[The People of the Abyss by Jack London]@TWC D-Link bookThe People of the Abyss CHAPTER XXI--THE PRECARIOUSNESS OF LIFE 13/18
Worst of all is the lead dust in the white-lead trades. Here is a description of the typical dissolution of a young, healthy, well-developed girl who goes to work in a white-lead factory:- Here, after a varying degree of exposure, she becomes anaemic.
It may be that her gums show a very faint blue line, or perchance her teeth and gums are perfectly sound, and no blue line is discernible. Coincidently with the anaemia she has been getting thinner, but so gradually as scarcely to impress itself upon her or her friends.
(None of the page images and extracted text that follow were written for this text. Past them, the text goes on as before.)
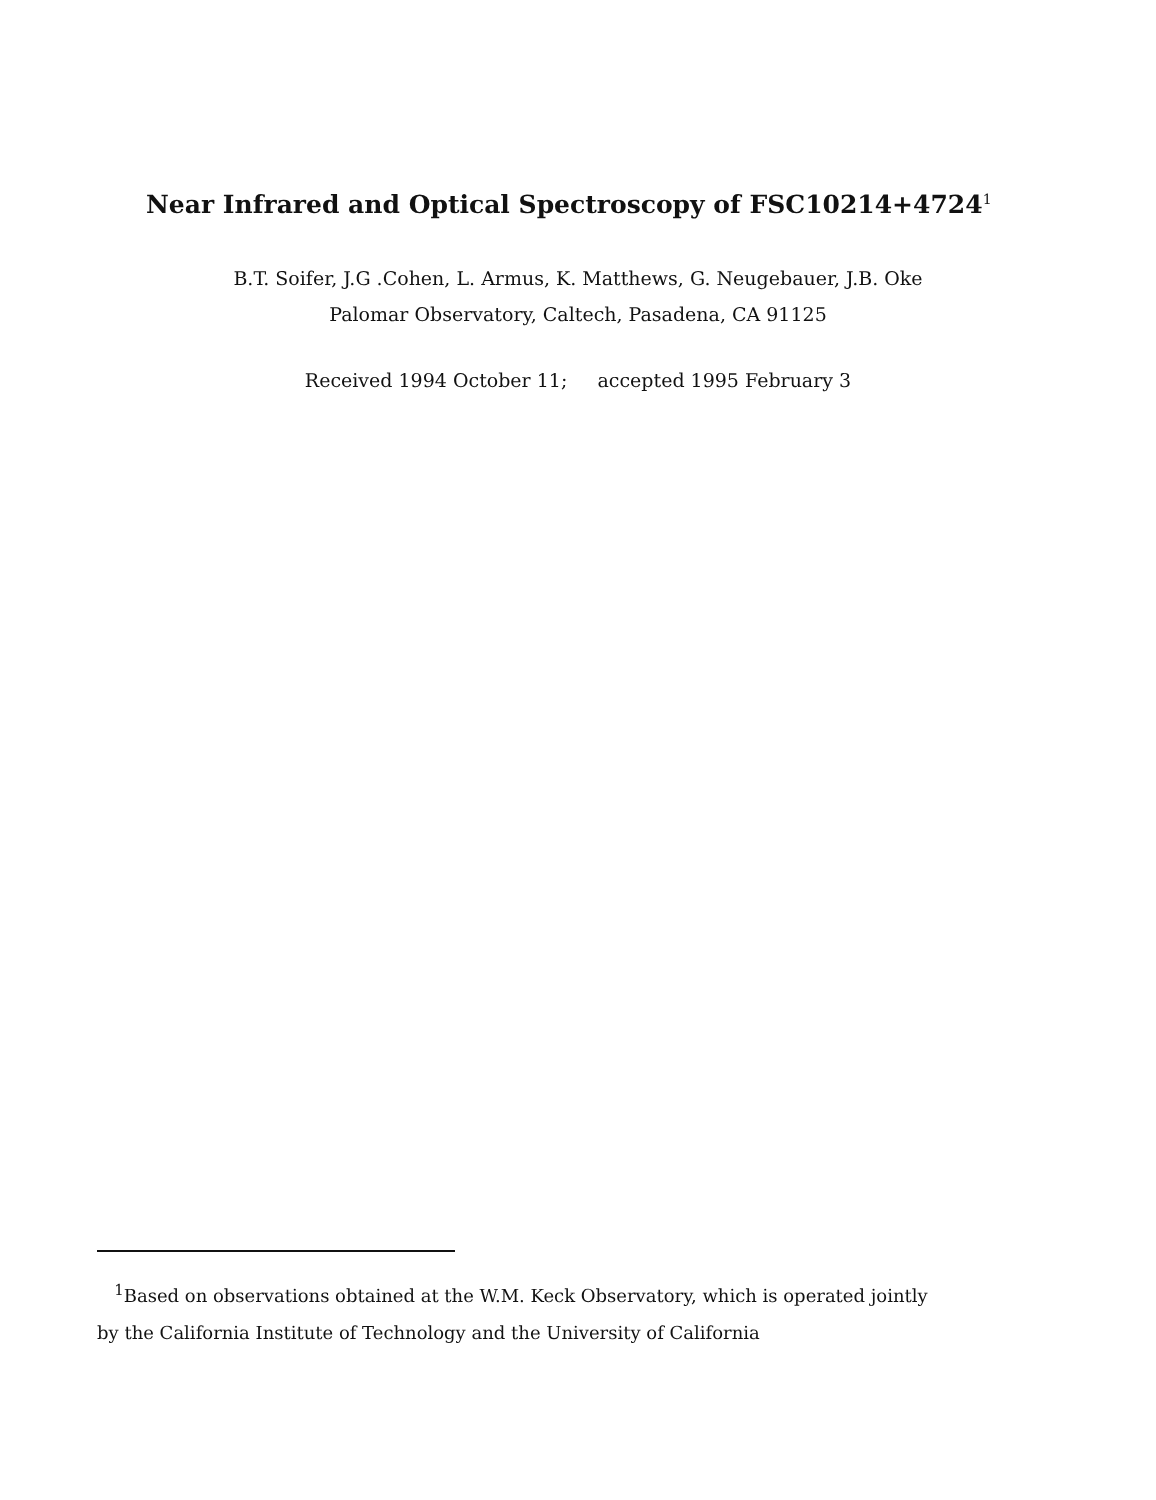Near Infrared and Optical Spectroscopy of FSC10214+4724<sup>1</sup>
B.T. Soifer, J.G .Cohen, L. Armus, K. Matthews, G. Neugebauer, J.B. Oke
Palomar Observatory, Caltech, Pasadena, CA 91125
Received 1994 October 11; accepted 1995 February 3
<sup>1</sup> Based on observations obtained at the W.M. Keck Observatory, which is operated jointly
by the California Institute of Technology and the University of California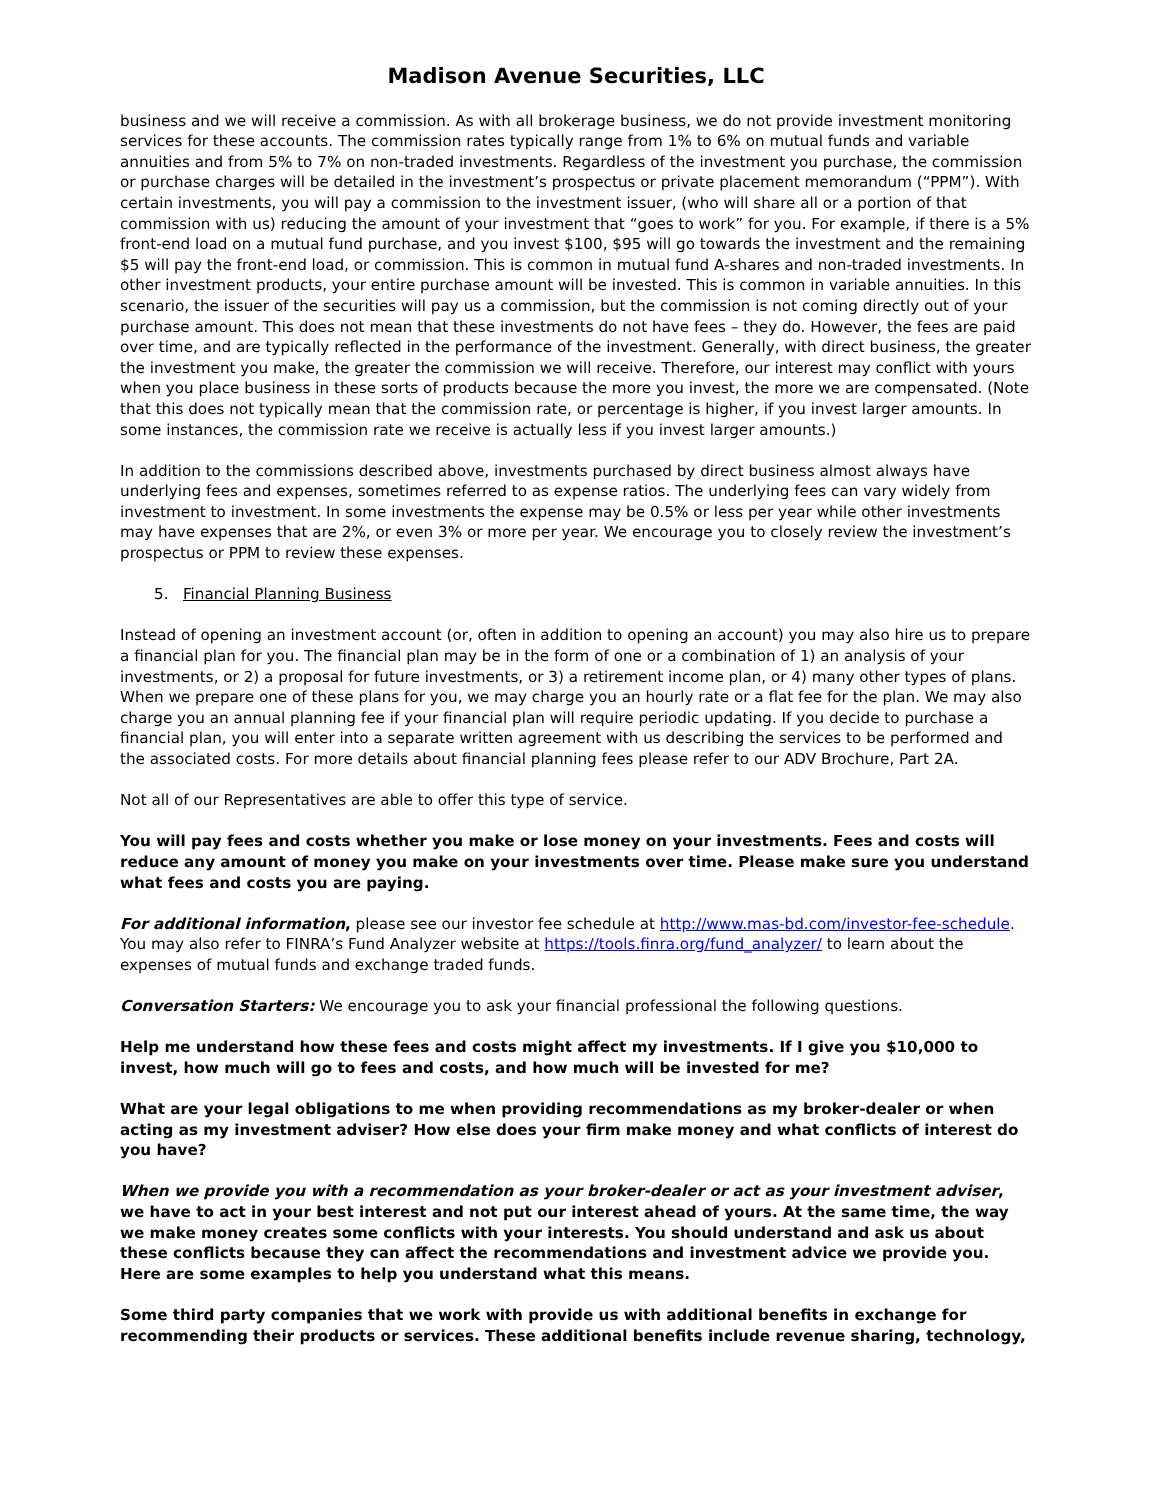Madison Avenue Securities, LLC
business and we will receive a commission. As with all brokerage business, we do not provide investment monitoring services for these accounts. The commission rates typically range from 1% to 6% on mutual funds and variable annuities and from 5% to 7% on non-traded investments. Regardless of the investment you purchase, the commission or purchase charges will be detailed in the investment’s prospectus or private placement memorandum (“PPM”). With certain investments, you will pay a commission to the investment issuer, (who will share all or a portion of that commission with us) reducing the amount of your investment that “goes to work” for you. For example, if there is a 5% front-end load on a mutual fund purchase, and you invest $100, $95 will go towards the investment and the remaining $5 will pay the front-end load, or commission. This is common in mutual fund A-shares and non-traded investments. In other investment products, your entire purchase amount will be invested. This is common in variable annuities. In this scenario, the issuer of the securities will pay us a commission, but the commission is not coming directly out of your purchase amount. This does not mean that these investments do not have fees – they do. However, the fees are paid over time, and are typically reflected in the performance of the investment. Generally, with direct business, the greater the investment you make, the greater the commission we will receive. Therefore, our interest may conflict with yours when you place business in these sorts of products because the more you invest, the more we are compensated. (Note that this does not typically mean that the commission rate, or percentage is higher, if you invest larger amounts. In some instances, the commission rate we receive is actually less if you invest larger amounts.)
In addition to the commissions described above, investments purchased by direct business almost always have underlying fees and expenses, sometimes referred to as expense ratios. The underlying fees can vary widely from investment to investment. In some investments the expense may be 0.5% or less per year while other investments may have expenses that are 2%, or even 3% or more per year. We encourage you to closely review the investment’s prospectus or PPM to review these expenses.
5. Financial Planning Business
Instead of opening an investment account (or, often in addition to opening an account) you may also hire us to prepare a financial plan for you. The financial plan may be in the form of one or a combination of 1) an analysis of your investments, or 2) a proposal for future investments, or 3) a retirement income plan, or 4) many other types of plans. When we prepare one of these plans for you, we may charge you an hourly rate or a flat fee for the plan. We may also charge you an annual planning fee if your financial plan will require periodic updating. If you decide to purchase a financial plan, you will enter into a separate written agreement with us describing the services to be performed and the associated costs. For more details about financial planning fees please refer to our ADV Brochure, Part 2A.
Not all of our Representatives are able to offer this type of service.
You will pay fees and costs whether you make or lose money on your investments. Fees and costs will reduce any amount of money you make on your investments over time. Please make sure you understand what fees and costs you are paying.
For additional information, please see our investor fee schedule at http://www.mas-bd.com/investor-fee-schedule. You may also refer to FINRA’s Fund Analyzer website at https://tools.finra.org/fund_analyzer/ to learn about the expenses of mutual funds and exchange traded funds.
Conversation Starters: We encourage you to ask your financial professional the following questions.
Help me understand how these fees and costs might affect my investments. If I give you $10,000 to invest, how much will go to fees and costs, and how much will be invested for me?
What are your legal obligations to me when providing recommendations as my broker-dealer or when acting as my investment adviser? How else does your firm make money and what conflicts of interest do you have?
When we provide you with a recommendation as your broker-dealer or act as your investment adviser, we have to act in your best interest and not put our interest ahead of yours. At the same time, the way we make money creates some conflicts with your interests. You should understand and ask us about these conflicts because they can affect the recommendations and investment advice we provide you. Here are some examples to help you understand what this means.
Some third party companies that we work with provide us with additional benefits in exchange for recommending their products or services. These additional benefits include revenue sharing, technology,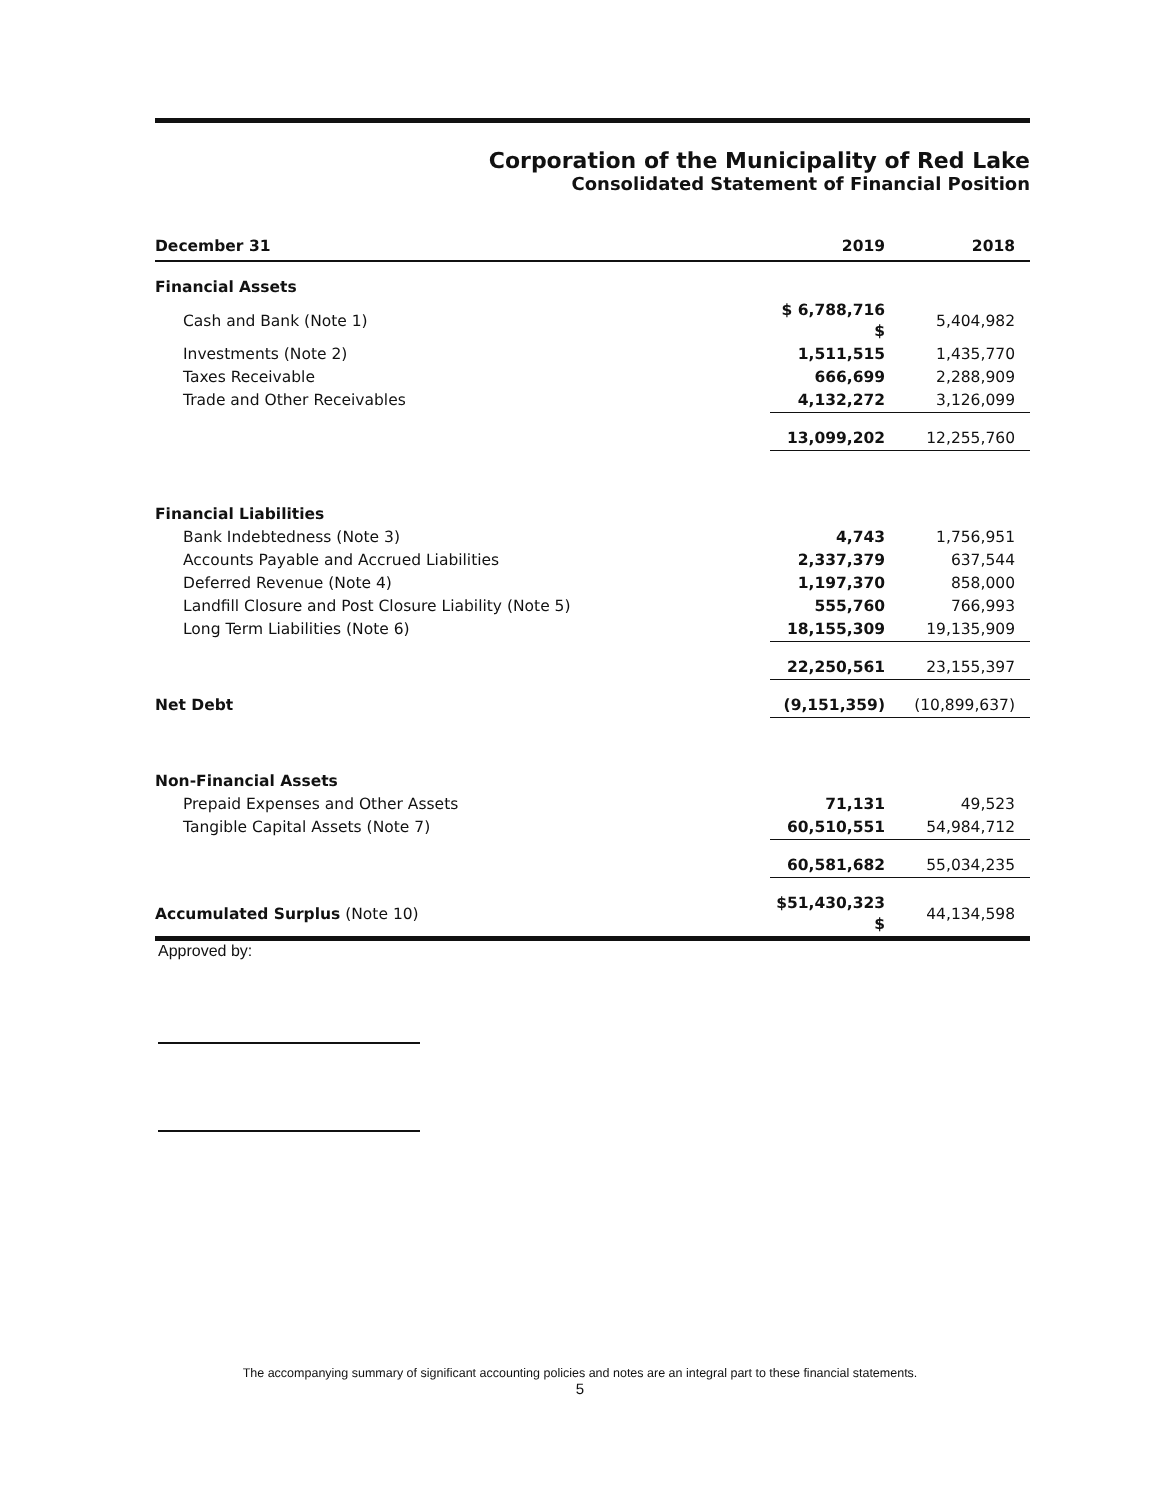Corporation of the Municipality of Red Lake
Consolidated Statement of Financial Position
| December 31 | 2019 | 2018 |
| --- | --- | --- |
| Financial Assets | | |
| Cash and Bank (Note 1) | $ 6,788,716 $ | 5,404,982 |
| Investments (Note 2) | 1,511,515 | 1,435,770 |
| Taxes Receivable | 666,699 | 2,288,909 |
| Trade and Other Receivables | 4,132,272 | 3,126,099 |
| | 13,099,202 | 12,255,760 |
| Financial Liabilities | | |
| Bank Indebtedness (Note 3) | 4,743 | 1,756,951 |
| Accounts Payable and Accrued Liabilities | 2,337,379 | 637,544 |
| Deferred Revenue (Note 4) | 1,197,370 | 858,000 |
| Landfill Closure and Post Closure Liability (Note 5) | 555,760 | 766,993 |
| Long Term Liabilities (Note 6) | 18,155,309 | 19,135,909 |
| | 22,250,561 | 23,155,397 |
| Net Debt | (9,151,359) | (10,899,637) |
| Non-Financial Assets | | |
| Prepaid Expenses and Other Assets | 71,131 | 49,523 |
| Tangible Capital Assets (Note 7) | 60,510,551 | 54,984,712 |
| | 60,581,682 | 55,034,235 |
| Accumulated Surplus (Note 10) | $51,430,323 $ | 44,134,598 |
Approved by:
The accompanying summary of significant accounting policies and notes are an integral part to these financial statements.
5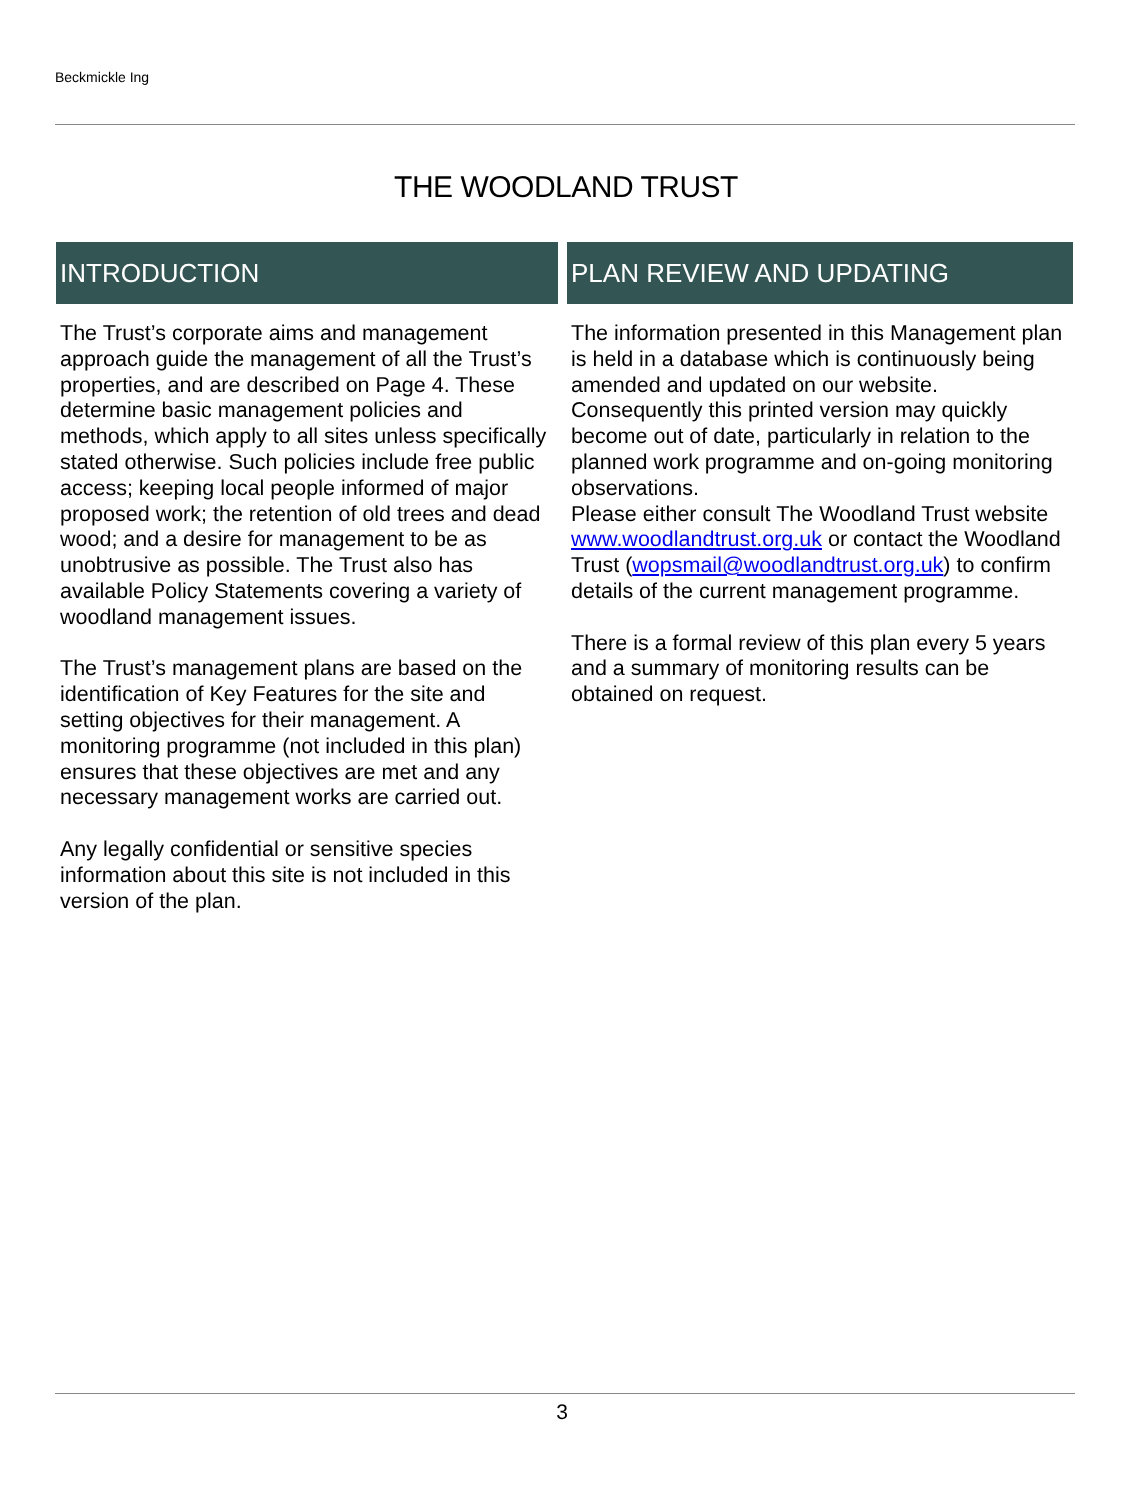Beckmickle Ing
THE WOODLAND TRUST
INTRODUCTION
The Trust’s corporate aims and management approach guide the management of all the Trust’s properties, and are described on Page 4. These determine basic management policies and methods, which apply to all sites unless specifically stated otherwise. Such policies include free public access; keeping local people informed of major proposed work; the retention of old trees and dead wood; and a desire for management to be as unobtrusive as possible. The Trust also has available Policy Statements covering a variety of woodland management issues.
The Trust’s management plans are based on the identification of Key Features for the site and setting objectives for their management. A monitoring programme (not included in this plan) ensures that these objectives are met and any necessary management works are carried out.
Any legally confidential or sensitive species information about this site is not included in this version of the plan.
PLAN REVIEW AND UPDATING
The information presented in this Management plan is held in a database which is continuously being amended and updated on our website. Consequently this printed version may quickly become out of date, particularly in relation to the planned work programme and on-going monitoring observations.
Please either consult The Woodland Trust website www.woodlandtrust.org.uk or contact the Woodland Trust (wopsmail@woodlandtrust.org.uk) to confirm details of the current management programme.
There is a formal review of this plan every 5 years and a summary of monitoring results can be obtained on request.
3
Sickness, however, ensues, and headaches, growing in intensity, are developed.
These are frequently attended by obscuration of vision or temporary blindness.
Such a girl passes into what appears to her friends and medical adviser as ordinary hysteria.
This gradually deepens without warning, until she is suddenly seized with a convulsion, beginning in one half of the face, then involving the arm, next the leg of the same side of the body, until the convulsion, violent and purely epileptic form in character, becomes universal. This is attended by loss of consciousness, out of which she passes into a series of convulsions, gradually increasing in severity, in one of which she dies--or consciousness, partial or perfect, is regained, either, it may be, for a few minutes, a few hours, or days, during which violent headache is complained of, or she is delirious and excited, as in acute mania, or dull and sullen as in melancholia, and requires to be roused, when she is found wandering, and her speech is somewhat imperfect.